In summary, looking out for phrases being repeated as well as overly complex sentences can help determine whether content has been created by AI or not.

Wrong Forms Of English - British Vs American

When it comes to English, there are two major forms - British and American. While the differences may be subtle, they can have a huge impact on how an audience receives content. Here are four key areas of difference between British and American English:

  1. Vocabulary - Different words tend to be used for certain objects in each dialect. For example, a ‘lift’ in Britain is what Americans call an ‘elevator’; likewise, a 'biscuit' in America refers to something different than a 'cookie' in Britain.
  2. Grammar - There are slight grammatical variations between British and American English as well. An important one pertains to collective nouns such as “team” or “committee” which take singular verb forms in American English while taking plural verb forms in British English.
  3. Spelling - The spelling of some words is also different depending on whether it follows the British or American form of English. Examples include colour (British) vs color (American), organise (British) vs organize (American).
  4. Punctuation- Even punctuation marks differ slightly with periods following abbreviations being placed outside quotation marks in British usage but inside quotation marks in US usage .

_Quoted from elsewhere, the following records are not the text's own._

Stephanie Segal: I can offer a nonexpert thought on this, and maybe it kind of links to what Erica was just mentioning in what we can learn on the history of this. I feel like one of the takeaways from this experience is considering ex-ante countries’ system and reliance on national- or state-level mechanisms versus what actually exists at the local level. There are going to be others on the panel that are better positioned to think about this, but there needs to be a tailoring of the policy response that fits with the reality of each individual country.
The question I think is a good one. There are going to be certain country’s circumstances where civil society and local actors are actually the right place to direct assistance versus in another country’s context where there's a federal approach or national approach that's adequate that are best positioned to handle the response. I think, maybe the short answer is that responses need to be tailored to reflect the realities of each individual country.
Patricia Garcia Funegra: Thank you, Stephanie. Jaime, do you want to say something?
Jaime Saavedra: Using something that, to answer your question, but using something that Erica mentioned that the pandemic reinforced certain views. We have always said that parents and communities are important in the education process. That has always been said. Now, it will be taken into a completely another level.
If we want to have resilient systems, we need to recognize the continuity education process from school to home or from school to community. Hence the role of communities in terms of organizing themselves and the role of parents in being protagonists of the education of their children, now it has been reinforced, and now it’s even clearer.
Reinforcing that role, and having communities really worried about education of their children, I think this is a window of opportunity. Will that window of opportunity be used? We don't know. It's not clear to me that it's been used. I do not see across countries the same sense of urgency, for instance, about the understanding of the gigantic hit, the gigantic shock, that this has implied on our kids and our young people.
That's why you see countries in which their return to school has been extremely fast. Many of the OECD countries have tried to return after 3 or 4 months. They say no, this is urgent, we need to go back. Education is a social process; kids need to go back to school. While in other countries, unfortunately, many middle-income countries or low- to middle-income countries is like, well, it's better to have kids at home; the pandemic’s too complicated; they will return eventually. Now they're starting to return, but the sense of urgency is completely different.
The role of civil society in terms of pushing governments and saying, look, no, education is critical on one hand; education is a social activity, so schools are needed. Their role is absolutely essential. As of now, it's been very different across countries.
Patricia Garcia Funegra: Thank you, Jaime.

Human writers will general speak (and write) from one of the two styles. AI sometimes will mix these things together or use the wrong format. When it is used properly but placed improperly in a blog or submitted as a college essay for instance, that is a very good indicator that the content either came from an AI writing tool or an essay writing service. Regardless of the source, the fact remains that a human failed to edit it and the person claiming credit for creating the piece may not have actually written it.

Formatting Anomalies

Have you ever read a piece of content and felt like something was off? That it wasn't quite right, but you couldn't put your finger on why? The text you were reading was likely created by an AI tool. To confirm this theory, look out for formatting anomalies. AI tools often have difficulty with grammar, syntax, and punctuation - so if you spot any errors or mistakes in these areas, then it's a good indication that the content is computer-generated.

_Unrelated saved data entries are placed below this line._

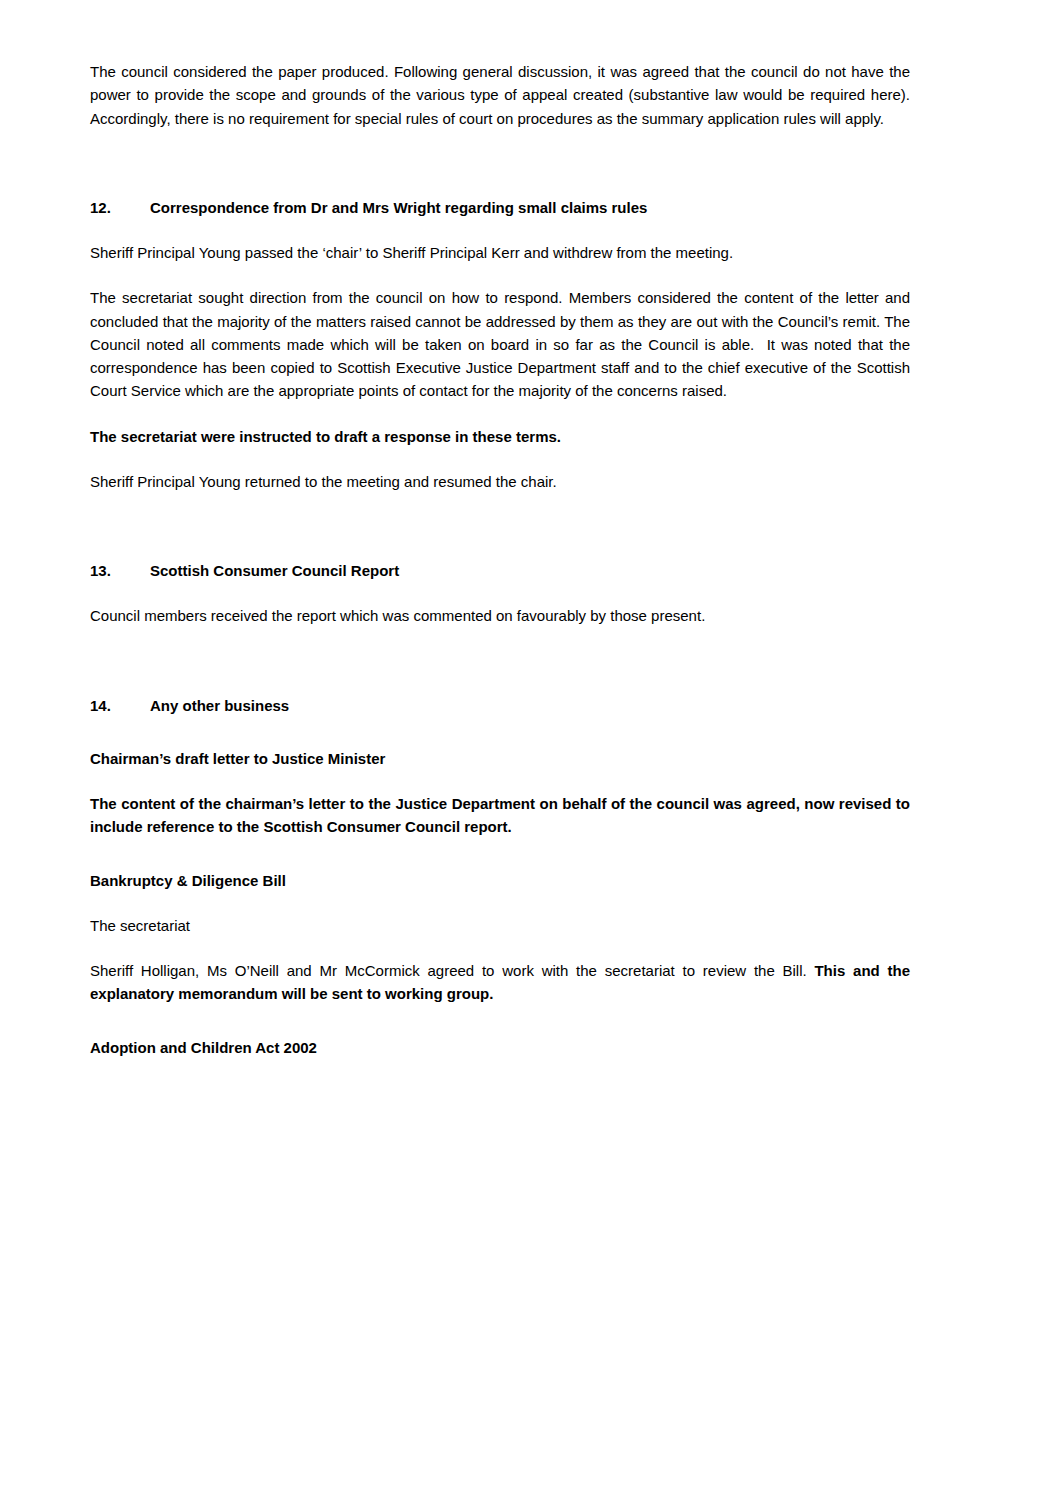The council considered the paper produced. Following general discussion, it was agreed that the council do not have the power to provide the scope and grounds of the various type of appeal created (substantive law would be required here). Accordingly, there is no requirement for special rules of court on procedures as the summary application rules will apply.
12. Correspondence from Dr and Mrs Wright regarding small claims rules
Sheriff Principal Young passed the ‘chair’ to Sheriff Principal Kerr and withdrew from the meeting.
The secretariat sought direction from the council on how to respond. Members considered the content of the letter and concluded that the majority of the matters raised cannot be addressed by them as they are out with the Council’s remit. The Council noted all comments made which will be taken on board in so far as the Council is able. It was noted that the correspondence has been copied to Scottish Executive Justice Department staff and to the chief executive of the Scottish Court Service which are the appropriate points of contact for the majority of the concerns raised.
The secretariat were instructed to draft a response in these terms.
Sheriff Principal Young returned to the meeting and resumed the chair.
13. Scottish Consumer Council Report
Council members received the report which was commented on favourably by those present.
14. Any other business
Chairman’s draft letter to Justice Minister
The content of the chairman’s letter to the Justice Department on behalf of the council was agreed, now revised to include reference to the Scottish Consumer Council report.
Bankruptcy & Diligence Bill
The secretariat
Sheriff Holligan, Ms O’Neill and Mr McCormick agreed to work with the secretariat to review the Bill. This and the explanatory memorandum will be sent to working group.
Adoption and Children Act 2002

AI Writing Is REALLY GOOD - Human Editing Is Still Required

It can be hard to tell if a piece of content was written by AI, but some signs give it away. Looking for consistency and repetitive phrasing is an easy way to spot something machine-written, typos, errors, inconsistencies, bad facts, and formatting anomalies should also raise suspicions.

However, these are all things that can be tweaked when a human editor is handed the output to revise and update. When you combine the two (Human + AI), the result is an achievement that should be celebrated, not feared.

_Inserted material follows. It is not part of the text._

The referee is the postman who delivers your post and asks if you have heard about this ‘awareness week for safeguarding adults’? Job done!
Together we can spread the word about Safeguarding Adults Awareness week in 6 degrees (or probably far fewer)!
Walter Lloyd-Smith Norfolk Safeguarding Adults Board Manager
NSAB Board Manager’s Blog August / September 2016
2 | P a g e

While checking for AI writing, the most important thing to remember is not to assume the worst at first glance. After all, these tools have advanced significantly over the years and may have been used in good faith by their creators. It’s worth taking a few moments before jumping to conclusions about what you read or hear online since many news reporters simply don't have all the facts and lack the experience necessary to properly understand what's going on.

For me personally, I've been using AI writing tools for several years now - both as assistants 

At the end of the day, though, I believe that artificial intelligence has its place – even within writing. As long as writers remain vigilant and exercise critical thinking skills with anything they come across on the internet, AI shouldn't pose any serious threat. With time and effort put into research and analysis, anyone can easily identify machine-written pieces of content without too much trouble!